A heartwarming visit to the old ballpark


To state the obvious, it's been a miserable year for baseball. Probably the worst since the Black Sox Scandal.

Besides last season's disastrous strike and its bitter aftertaste, the usual drug problems and the whining by players, there were other embarrassments.

It was bad enough that wealthy stars from the present and past sold their autographs, but several recently pleaded guilty to not paying taxes on this easy pocket money.

Even Mickey Mantle's surgery had many people saying that a lifelong lush didn't deserve a new and sober liver.

But not everybody in baseball is a self-obsessed, immature stiff. It just seems that way. There are a few exceptions, and here's one of them.

"I left Chicago in 1980," said Richard Sturm, 48, "and moved to the Pacific Northwest to get away from the big city. I wanted to find that smaller town where people still cared about people."

Sturm, a business executive, found that friendliness in Eugene, Ore.

"But on July 4, I lost my father and I had to return to the Midwest. My brother and I had to go into Chicago to tie up some loose ends."

Sturm's father, Harry, who died at 80, was formerly second-chair cellist for the Chicago Symphony Orchestra and later first cellist with the Milwaukee Symphony.

"He loved music and he loved baseball. A very quiet, nice guy. Very athletic, too.

"When my brother and I got to Chicago, we were driving past Addison Street, and we looked at each other and said, 'We're not that far, are we?'

"So we doubled back and headed for one of Dad's favorite places. Ours, too.

"We parked across the street, got out of the car and stood for a moment and just stared. We were kids again, full of excitement. We were standing in front of Wrigley Field.

"As my brother Fred put it, 'A place where it will always be spring.'

"My brother looked at me and said that if there was a game today, we're going. But at the ticket booth, we got the bad news, they're out of town for the week.

"So, oh, well, we could take a walk around the park and reminisce.

"As we were walking, I pushed on a large iron gate and it opened. I said to my brother, 'Let's go.' It was trespassing and we knew it, but it didn't seem wrong.

"We walked up the stairs to the right-field side and the field came into view. It was an emotional moment for both of us.

"We sat on the concrete steps and stared at the field -- and all the stories Dad told us came rushing back. How, when he was a boy, he would show up at Wrigley to clean up the stands, put up seats and get into the game free. It was the only way he could afford to see a game.

"I noticed a groundskeeper out on the field. Thinking I had nothing to lose, I went over and told him why we were there and asked if we could walk on the outfield.

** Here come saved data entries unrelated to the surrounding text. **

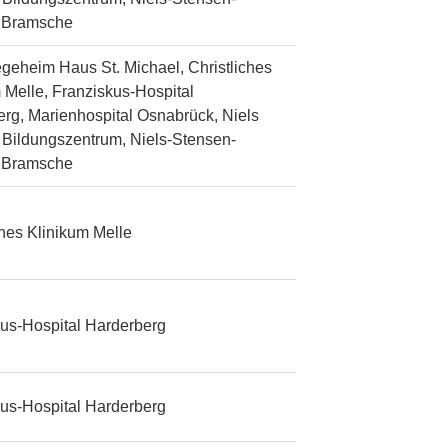
n Bramsche
egeheim Haus St. Michael, Christliches
 Melle, Franziskus-Hospital
rg, Marienhospital Osnabrück, Niels
Bildungszentrum, Niels-Stensen-
n Bramsche
ches Klinikum Melle
us-Hospital Harderberg
us-Hospital Harderberg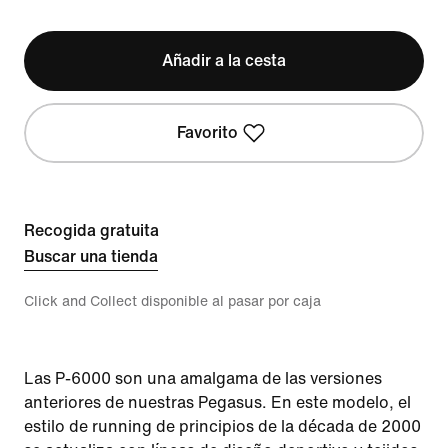
Añadir a la cesta
Favorito
Recogida gratuita
Buscar una tienda
Click and Collect disponible al pasar por caja
Las P-6000 son una amalgama de las versiones
anteriores de nuestras Pegasus. En este modelo, el
estilo de running de principios de la década de 2000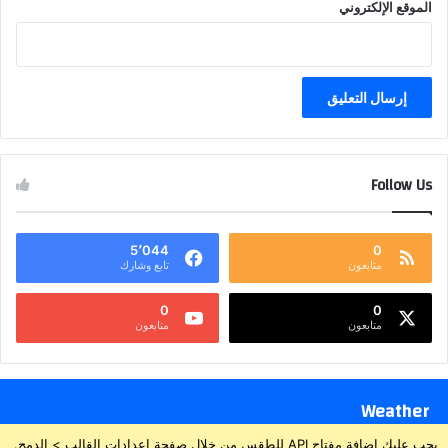
الموقع الإلكتروني
Follow Us
5٬044
0
متابعون
تابع وشارك
0
0
متابعون
متابعون
Weather
يجب عليك إضافة مفتاح API للطقس من خلال صفحة إعدادات القالب > الدمج.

"He opened the gate to the field and all he said was, 'Sorry about your dad. Make yourself at home.'

"We couldn't believe it. We were actually walking on the outfield grass of Wrigley Field, touching the ivy. We were kids again.

"About 15 minutes later, Mike -- that was this groundskeeper's name -- walked toward us. I assumed we had overstayed our welcome.

"But as he approached, he said, 'These aren't new, but here's a couple of game balls. I thought you might want to take these with you.'

"We shook his hand, and when he walked away, he said it again: 'I'm really sorry about your dad.'

"It didn't end there. Mike's boss asked him who we were. When he found out why we were there, his boss suggested that we might like to sit in the dugout for a while.

"Gosh, you sit in the dugout and you see the field and the dimensions like you've never seen it before. My brother said: 'Look, the wind is blowing out. It's a home run day.' We were sitting there, where Ernie Banks used to sit. And we could look up at the right-field bleachers where my father caught a home run once.

"We stayed for more than an hour, walking the field, sitting in the dugout, playing catch in the outfield.

"When we left, I tried to give Mike a couple of $20 bills. He said: 'No way.' He and his boss wouldn't let us even buy them lunch.

"They just said that it was nice to have friendly people come to the park but that they were sorry it was under these circumstances.

"I was wrong back in 1980. You don't have to move to the country to find decent people. We'll probably never see Mike again, but I'll always consider him a friend."

Maybe the team should take away Mike's rake and make him a coach. There's a lot he could teach the players.